» **Given information**:
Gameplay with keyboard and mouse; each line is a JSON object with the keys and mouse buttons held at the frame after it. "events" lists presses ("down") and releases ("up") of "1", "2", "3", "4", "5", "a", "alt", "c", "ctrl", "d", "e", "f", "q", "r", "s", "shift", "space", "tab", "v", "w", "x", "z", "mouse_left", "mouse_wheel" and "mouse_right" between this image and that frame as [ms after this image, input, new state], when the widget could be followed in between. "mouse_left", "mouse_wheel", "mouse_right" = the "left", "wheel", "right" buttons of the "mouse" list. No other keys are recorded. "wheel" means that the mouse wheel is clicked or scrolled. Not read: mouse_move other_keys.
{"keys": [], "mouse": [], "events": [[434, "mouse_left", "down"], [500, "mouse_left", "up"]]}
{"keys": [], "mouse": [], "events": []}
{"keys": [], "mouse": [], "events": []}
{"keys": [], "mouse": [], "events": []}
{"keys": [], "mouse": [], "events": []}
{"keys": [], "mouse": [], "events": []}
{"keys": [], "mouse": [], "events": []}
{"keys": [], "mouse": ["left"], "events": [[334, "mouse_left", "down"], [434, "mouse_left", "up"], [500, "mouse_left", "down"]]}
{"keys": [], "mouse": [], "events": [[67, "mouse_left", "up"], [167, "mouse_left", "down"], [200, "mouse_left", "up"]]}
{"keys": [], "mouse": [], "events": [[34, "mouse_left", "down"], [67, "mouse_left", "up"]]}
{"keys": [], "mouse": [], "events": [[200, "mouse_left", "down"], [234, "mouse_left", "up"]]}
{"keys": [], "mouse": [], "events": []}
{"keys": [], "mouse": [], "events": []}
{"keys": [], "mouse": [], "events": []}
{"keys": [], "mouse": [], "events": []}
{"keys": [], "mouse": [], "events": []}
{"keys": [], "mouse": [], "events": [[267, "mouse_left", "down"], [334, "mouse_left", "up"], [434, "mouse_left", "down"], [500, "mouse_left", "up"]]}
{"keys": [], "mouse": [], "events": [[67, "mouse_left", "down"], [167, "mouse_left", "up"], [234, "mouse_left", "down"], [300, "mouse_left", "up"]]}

» **Your assignment**: Select all lines with the word "down" from the entries above.

» **Response to the exercise**:
Gameplay with keyboard and mouse; each line is a JSON object with the keys and mouse buttons held at the frame after it. "events" lists presses ("down") and releases ("up") of "1", "2", "3", "4", "5", "a", "alt", "c", "ctrl", "d", "e", "f", "q", "r", "s", "shift", "space", "tab", "v", "w", "x", "z", "mouse_left", "mouse_wheel" and "mouse_right" between this image and that frame as [ms after this image, input, new state], when the widget could be followed in between. "mouse_left", "mouse_wheel", "mouse_right" = the "left", "wheel", "right" buttons of the "mouse" list. No other keys are recorded. "wheel" means that the mouse wheel is clicked or scrolled. Not read: mouse_move other_keys.
{"keys": [], "mouse": [], "events": [[434, "mouse_left", "down"], [500, "mouse_left", "up"]]}
{"keys": [], "mouse": ["left"], "events": [[334, "mouse_left", "down"], [434, "mouse_left", "up"], [500, "mouse_left", "down"]]}
{"keys": [], "mouse": [], "events": [[67, "mouse_left", "up"], [167, "mouse_left", "down"], [200, "mouse_left", "up"]]}
{"keys": [], "mouse": [], "events": [[34, "mouse_left", "down"], [67, "mouse_left", "up"]]}
{"keys": [], "mouse": [], "events": [[200, "mouse_left", "down"], [234, "mouse_left", "up"]]}
{"keys": [], "mouse": [], "events": [[267, "mouse_left", "down"], [334, "mouse_left", "up"], [434, "mouse_left", "down"], [500, "mouse_left", "up"]]}
{"keys": [], "mouse": [], "events": [[67, "mouse_left", "down"], [167, "mouse_left", "up"], [234, "mouse_left", "down"], [300, "mouse_left", "up"]]}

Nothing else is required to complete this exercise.